これらは既存のコンセプトをベースにしていますが、A社ならではの技術やリソースを活かすことで、10年後のニーズに対応できるA社らしい新しい価値を生み出すアイデアを創出できます。
発案訓練の相手として生成AIを活用しよう!
このように、机上での発案訓練の相手(みなさんの秘書)として、生成AI君は頼もしい存在ですので、思い切って仲良くなってみませんか。情報収集のスピードや網羅性はもちろんのこと、柔軟な視点で新しい切り口を提案してくれるため、イノベーション発想の初期段階で大いに役立ちます。

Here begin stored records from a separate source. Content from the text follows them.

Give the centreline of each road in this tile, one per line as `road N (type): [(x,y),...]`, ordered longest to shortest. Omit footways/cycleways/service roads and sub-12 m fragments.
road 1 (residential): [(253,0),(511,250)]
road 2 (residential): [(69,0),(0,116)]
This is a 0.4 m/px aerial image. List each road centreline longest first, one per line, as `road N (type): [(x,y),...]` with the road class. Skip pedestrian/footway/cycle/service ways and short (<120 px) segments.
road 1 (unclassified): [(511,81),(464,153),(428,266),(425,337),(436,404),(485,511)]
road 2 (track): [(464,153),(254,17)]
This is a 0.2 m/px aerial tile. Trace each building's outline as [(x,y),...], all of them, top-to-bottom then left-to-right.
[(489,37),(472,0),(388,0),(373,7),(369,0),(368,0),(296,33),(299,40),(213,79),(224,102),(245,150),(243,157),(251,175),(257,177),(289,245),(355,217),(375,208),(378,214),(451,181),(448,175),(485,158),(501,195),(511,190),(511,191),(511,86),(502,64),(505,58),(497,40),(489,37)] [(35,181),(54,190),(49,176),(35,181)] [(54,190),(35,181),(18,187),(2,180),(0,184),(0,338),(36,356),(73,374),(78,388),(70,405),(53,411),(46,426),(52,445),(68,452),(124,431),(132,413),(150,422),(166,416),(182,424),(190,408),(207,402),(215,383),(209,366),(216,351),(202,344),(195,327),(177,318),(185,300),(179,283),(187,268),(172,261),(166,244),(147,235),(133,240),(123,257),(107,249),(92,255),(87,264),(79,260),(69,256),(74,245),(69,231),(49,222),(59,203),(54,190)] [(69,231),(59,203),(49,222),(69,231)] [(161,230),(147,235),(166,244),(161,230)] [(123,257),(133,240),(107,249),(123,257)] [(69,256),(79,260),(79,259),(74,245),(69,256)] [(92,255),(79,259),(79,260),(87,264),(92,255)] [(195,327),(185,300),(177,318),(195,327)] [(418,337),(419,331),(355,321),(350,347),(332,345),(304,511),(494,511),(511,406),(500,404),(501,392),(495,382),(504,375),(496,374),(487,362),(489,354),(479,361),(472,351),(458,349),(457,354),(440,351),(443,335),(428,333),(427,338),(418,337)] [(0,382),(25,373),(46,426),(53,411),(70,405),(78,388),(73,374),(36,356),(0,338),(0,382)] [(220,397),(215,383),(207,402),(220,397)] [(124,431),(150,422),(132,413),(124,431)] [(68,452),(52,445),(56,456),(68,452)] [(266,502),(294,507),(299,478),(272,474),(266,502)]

まずは、気軽に「こんなこともできる?」と試してみるところから始めてみましょう。あなたの次のイノベーションが、そこから生まれるかもしれません。
※注意点 : 生成AIは万能ではありません。既存の情報のなかには信頼性の確度の低いものが含まれるため、回答の中には疑問符がつくものもあります。あくまでも最終判断はご自身で行うようにお願いします。また、機密情報や個人情報などを入力する事も避けた方が良いでしょう。